Training of Trainers (TOT) and Roll Out of the NHC Strengthening Package
Participants from select districts and health centers were trained in the PLA approach for community mobilization skills and the Essential Health Care Package (EHCP) to enhance knowledge in disease prevention.

Distance Education Radio Program
The NHC Distance Education Radio Program for service providers was launched in January 2001 after determining the scope, content and details through a design workshop. Looking at the numbers of NHC members across the country that needed to be trained, radio seemed to be the most logical option in terms of cost-effectiveness. The NHC Distance Education Radio Program, seen as the glue for the whole NHC component, supported NHC members as they moved from the training into roles as community mobilizers. The Distance Education Radio Program for NHC members entitled "Our Neighborhood," is a 6-month, 30-minute per week, repeatable course. The program provided technical updates on both health interventions and community mobilization techniques, and provided on-going support and encouragement, filling some of the gap in supportive supervision. A follow-up radio program was launched, entitled "Community Health with Sister Evelina". This program was a follow-up to those NHC members who already completed the formal distance learning course. This 15-minute program gave NHC members additional health and technical updates, community mobilization tips, and information on current health events.

Health Information Cards and booklets
NHC Health Information Cards were developed as a supplement to those NHC members who registered for the distance education course. The cards are print materials that an NHC member can use for technical updates and for providing ideas on community mobilization around a specific health topic.

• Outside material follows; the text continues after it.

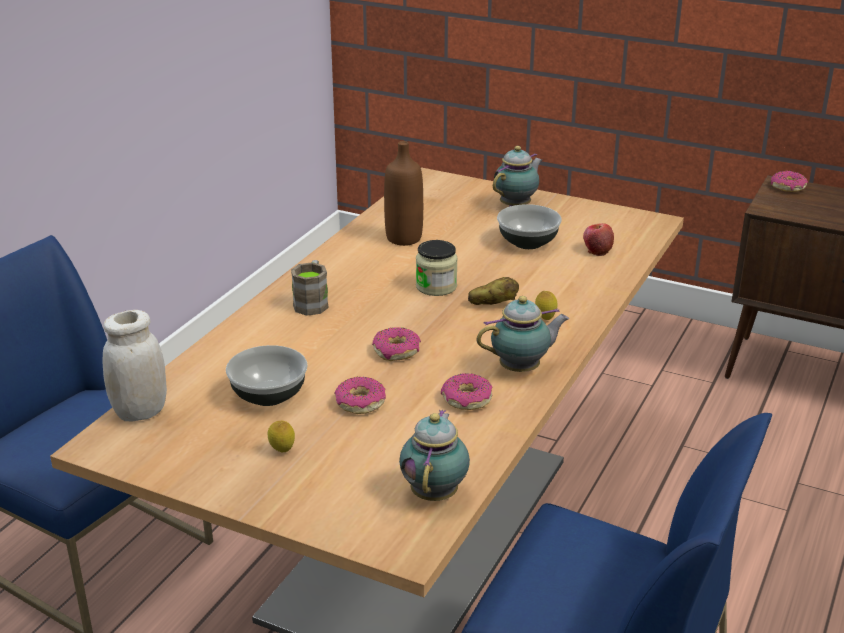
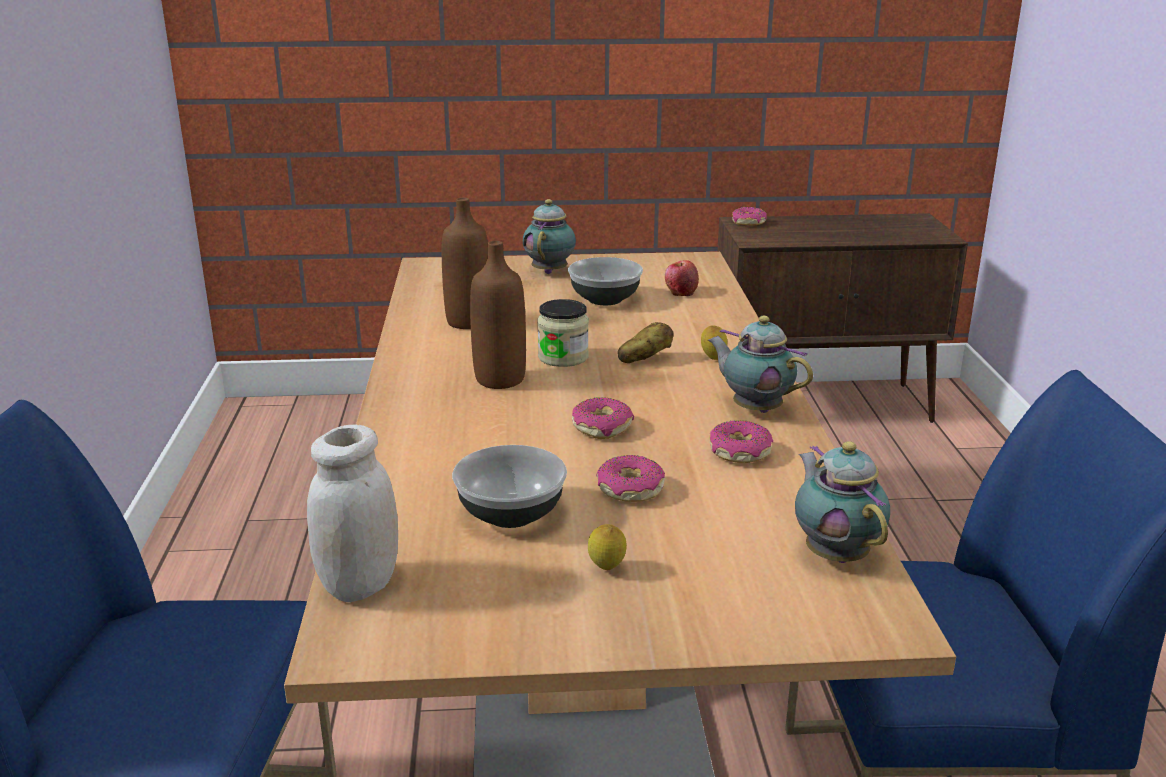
camera: 30 degrees left, 5 degrees down
(312, 302) = (440, 404): brown mug -> none
(372, 293) = (500, 379): none -> brown bottle
(522, 369) = (754, 409): teapot -> teapot turned 90 degrees counterclockwise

Cards have already been developed on 16 health-related topics. Nine more cards are being developed.

NHC Rapid Assessment
A rapid assessment exercise was conducted to track the achievements of the NHCs in relation to their planned activities. Data is available for 12 districts.

Operations Research
Operations research activities are conducted to guide and inform the NHC strengthening package. The main objective of the research was to determine which approach is most effective in terms of cost and impact for NHC strengthening and community action for the promotion of health and prevention of diseases.


Outputs

  • NHCs formed in 72 districts
  • 5,394 participants trained in community partnerships building and PLA approach
  • 1,460 NHC Action Plans developed
  • Catchment populations of about 2.9 million people reached (about 30% of Zambia's population)
  • 26 Distance Education Radio Program episodes have aired for 4, 6-month cycles. 5th round in progress. 5,000 NHC members registered to participate in each round.
  • Thirteen episodes of "Community Health with Sister Evelina" (follow-up show to the Distance Education Radio Program) aired per quarter, since June 2001.
  • NHC Information cards have been printed and distributed to new NHC listeners on HIV/AIDS, STDs, TB, Birth Preparedness, Family Planning, Danger Signs in Pregnancy, Malaria in Pregnancy, Mother to Child Transmission of HIV/AIDS, Community Drama, and Health Care Financing.
  • Rapid assessment data available for 12 districts


Impact

The action plans formulated by the NHC were elevated to form part of the health center and district action plans.

Preliminary findings from supervisory/field visits show positive changes have taken place, such as:

Additional NHCs have been formed,

More community members are willing to join,

Neighborhoods are cleaner,

Demand for CLORIN information on the (water purification product promoted by NHCs) has increased.


Future Plans

Expansion of operations outside of ZIHP supported districts. ZIHP is working with Action Computers and the DHMTs to create a database at the district level for compiling community level activities. This will help determine which NHCs are active, what activities they are doing, and what levels of training they have achieved in the Essential Health Care Package and Participatory Learning and Action (PLA) techniques.